Rhode Island news
Museum’s newest piece nearly 2,000 years old
01:00 AM EST on Wednesday, November 25, 2009
PROVIDENCE — How do you move a 3,000-pound sarcophagus? Very carefully.
On Wednesday, professional art movers from Boston wrestled an ancient marble coffin onto a flatbed truck and transported it to the Rhode Island School of Design’s Museum of Art on Benefit Street. The sarcophagus is a gift from the Museum of Natural History and Planetarium at Roger Williams Park, where it has languished for more than a century.
The sarcophagus, made of Turkish marble during the second or third century and shipped to Rome, will become part of the RISD Museum’s ancient Greek and Roman Gallery, which will open in the fall of 2010.

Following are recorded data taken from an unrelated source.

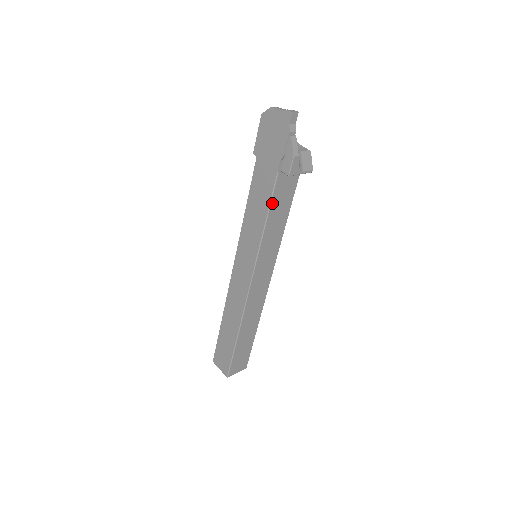
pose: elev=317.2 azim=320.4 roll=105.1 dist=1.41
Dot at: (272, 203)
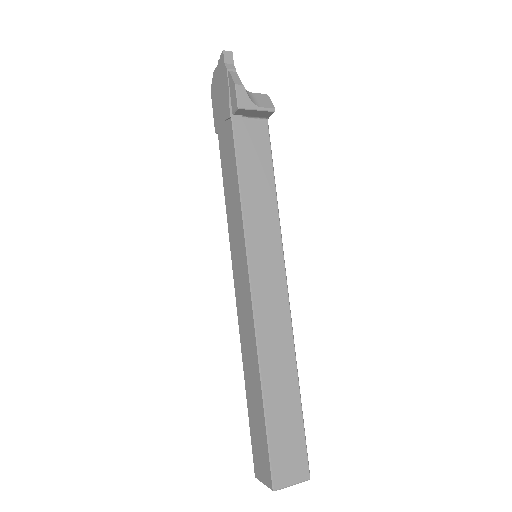
Dot at: (239, 159)
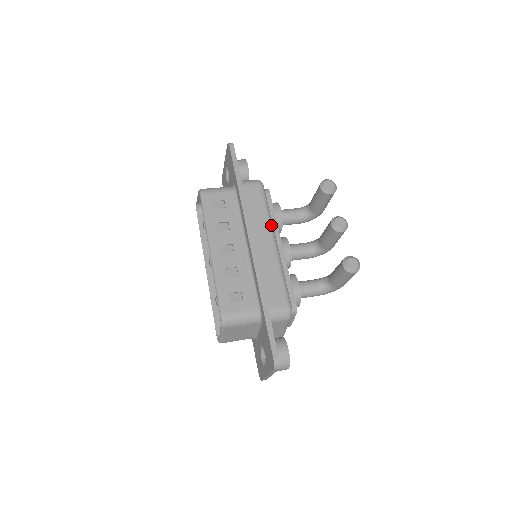
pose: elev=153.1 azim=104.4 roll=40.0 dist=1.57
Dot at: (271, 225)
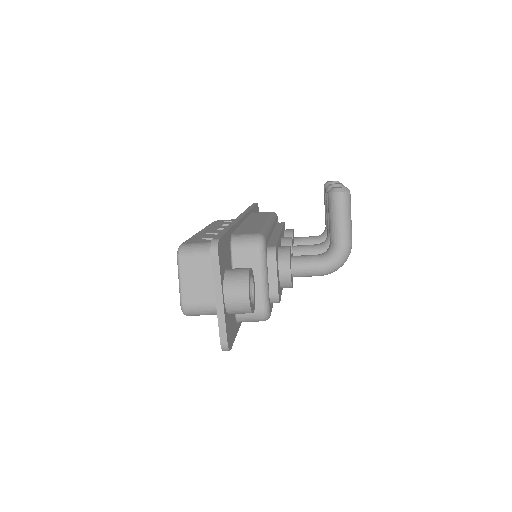
Dot at: (270, 218)
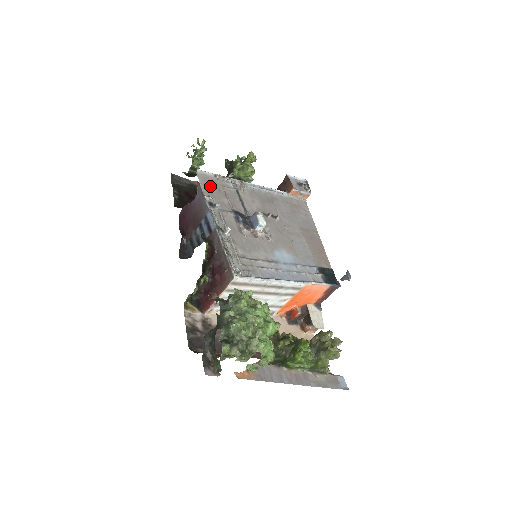
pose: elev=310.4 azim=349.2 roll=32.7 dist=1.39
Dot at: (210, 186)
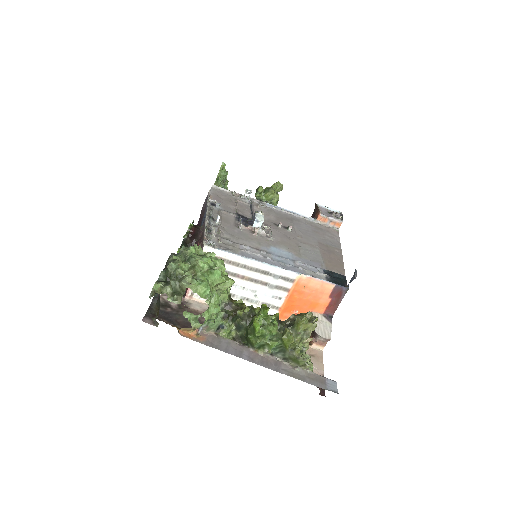
Dot at: (221, 196)
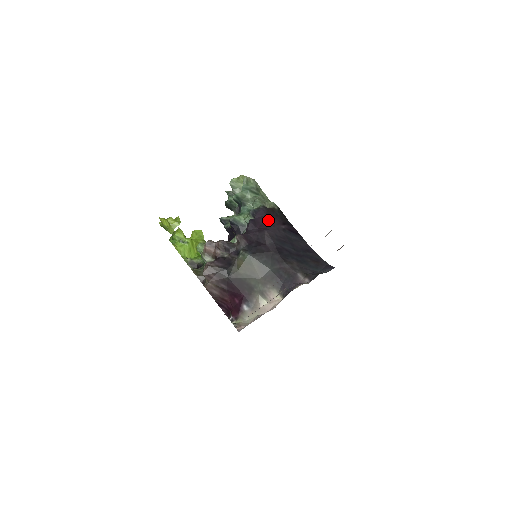
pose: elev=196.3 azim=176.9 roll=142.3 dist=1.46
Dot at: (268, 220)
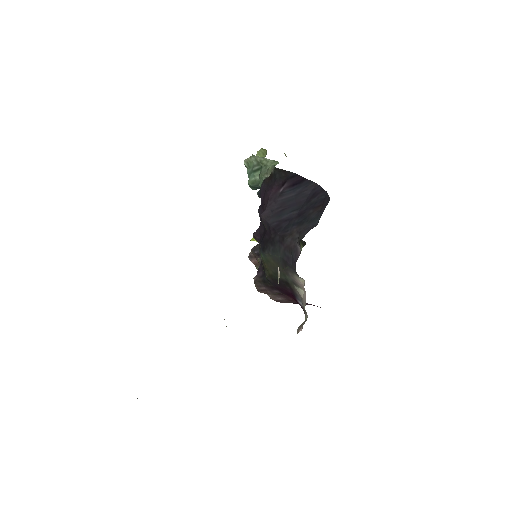
Dot at: (267, 196)
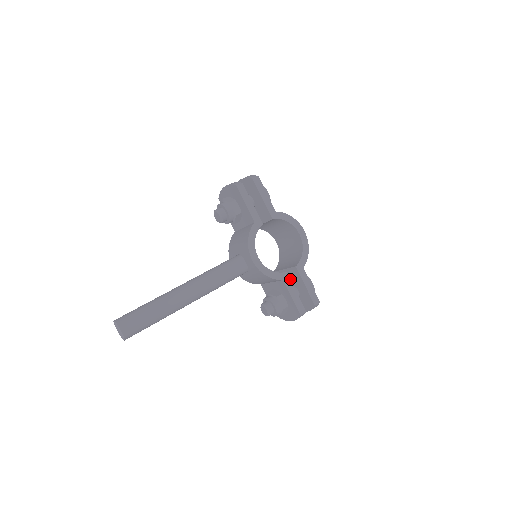
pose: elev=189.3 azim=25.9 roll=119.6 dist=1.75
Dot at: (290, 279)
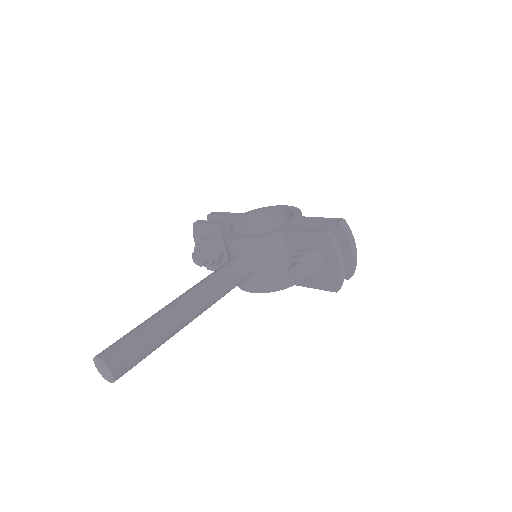
Dot at: occluded
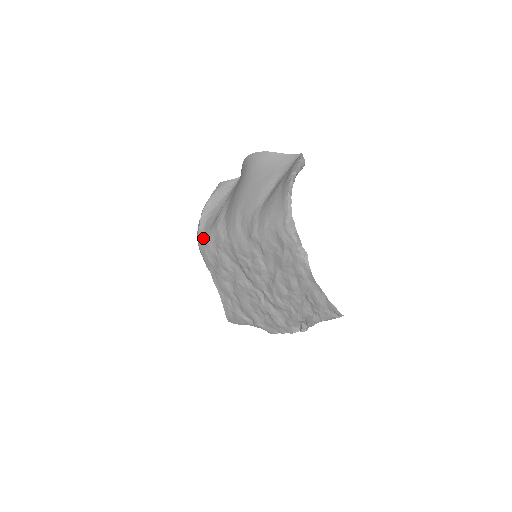
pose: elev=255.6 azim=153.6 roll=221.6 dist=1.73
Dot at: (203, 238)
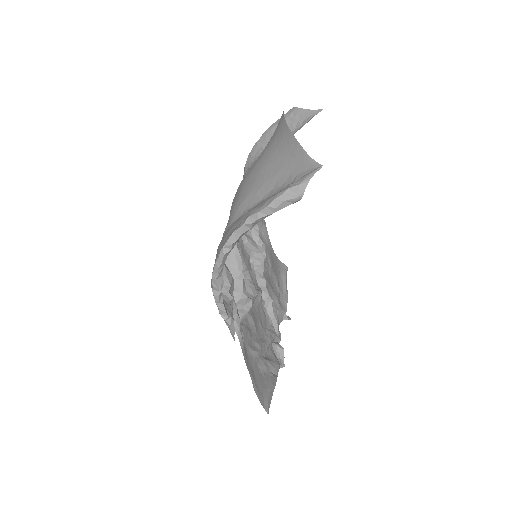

“It’s a really wonderful object to teach students about the enduring fascination we have with works of ancient art,” said Gina Borromeo, the RISD museum’s curator of ancient art. “It’s perfect for RISD because it talks about the re-use of objects, when artists react to earlier works of art.”
The Museum of Natural History donated the sarcophagus to RISD because it no longer fits with the museum’s current mission, which focuses on the natural sciences.
Borromeo believes that the sarcophagus was shipped without any adornment and then carved in Rome, where it was designed to meet a rich patron’s specifications. The carvings appear to have been redone in the 18th century, when Europe became fascinated with all things ancient. The design shows satyrs and maenads frolicking in Dionysian delight. In ancient Greece, Dionysus was the god of wine and merriment who later morphed into the Roman god, Bacchus.
“Some conservation work has to be done,” Borromeo said, adding that one end has been damaged.
The last time that RISD re-interpreted its ancient collection was in 1940. This time, the museum is reorganizing its collection around themes, which Borromeo hopes will make the exhibit more lively and accessible to children.